**Document segment:**
I’m cheating and using a picture I took yesterday, because there is little chance of getting a photo of Ingrid in daylight on a weekday.

She’s doing homework for their technology class – a technical drawing of a thing they constructed in class. The task was to build a structure to protect a raw egg that they then dropped from various heights. Now she’s doing the follow-up task of documenting their structure. The structure that Ingrid’s team built kept an egg intact when it was dropped from a window two floors up. (That’s third floor in the sensible parts of the world and second floor in Britain.)

Ingrid spends a lot of time drawing and handles ProCreate like a true pro, switching between layers faster than I can follow.


This is what happens to gingerbread cookies in a household full of people who like order. They get sorted by shape, and stacked. Small hearts, large hearts, left-facing pigs, right-facing pigs, and numerous piles of small stars and circles made from the scraps of dough between the larger cookies.

This looked satisfying but later turned out to be not a very good idea. At least not when the cookies are stacked when they are still warm. Because this way the steam can’t evaporate and the cookies end up soft rather than crisp. Unfortunately we only discovered this when we had finished decorating. I put the undecorated ones back in the oven to dry them out, but you can’t heat the decorated ones because the icing goes all runny. So we will be eating soft gingerbread cookies this year.

**Extracted material:**
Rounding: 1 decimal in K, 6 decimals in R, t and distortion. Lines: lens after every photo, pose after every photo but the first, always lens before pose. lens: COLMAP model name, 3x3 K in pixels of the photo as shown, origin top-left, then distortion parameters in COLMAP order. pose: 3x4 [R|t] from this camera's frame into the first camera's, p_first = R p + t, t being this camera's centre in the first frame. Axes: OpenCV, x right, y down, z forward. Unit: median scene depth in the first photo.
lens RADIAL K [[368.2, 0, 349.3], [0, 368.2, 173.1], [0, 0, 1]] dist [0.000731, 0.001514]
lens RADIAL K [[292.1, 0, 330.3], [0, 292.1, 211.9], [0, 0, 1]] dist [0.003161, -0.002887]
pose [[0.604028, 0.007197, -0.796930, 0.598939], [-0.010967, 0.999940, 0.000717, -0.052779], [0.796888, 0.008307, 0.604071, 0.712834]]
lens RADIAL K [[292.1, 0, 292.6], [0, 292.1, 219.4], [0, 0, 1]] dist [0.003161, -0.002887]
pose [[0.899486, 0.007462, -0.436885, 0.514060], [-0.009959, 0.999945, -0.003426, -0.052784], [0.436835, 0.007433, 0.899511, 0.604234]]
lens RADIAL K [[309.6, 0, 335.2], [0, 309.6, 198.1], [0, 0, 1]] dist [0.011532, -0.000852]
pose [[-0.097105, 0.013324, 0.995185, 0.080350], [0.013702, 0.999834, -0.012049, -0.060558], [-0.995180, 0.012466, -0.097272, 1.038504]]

**Exercise tasks:**
1. According to the passage, from what height was the egg dropped when the structure built by Ingrid's team kept it intact?
2. Reproduce the passage between "This is what" and "the larger cookies.", inclusive.

**Set of answers:**
1. It was dropped from a window two floors up.

2.
This is what happens to gingerbread cookies in a household full of people who like order. They get sorted by shape, and stacked. Small hearts, large hearts, left-facing pigs, right-facing pigs, and numerous piles of small stars and circles made from the scraps of dough between the larger cookies.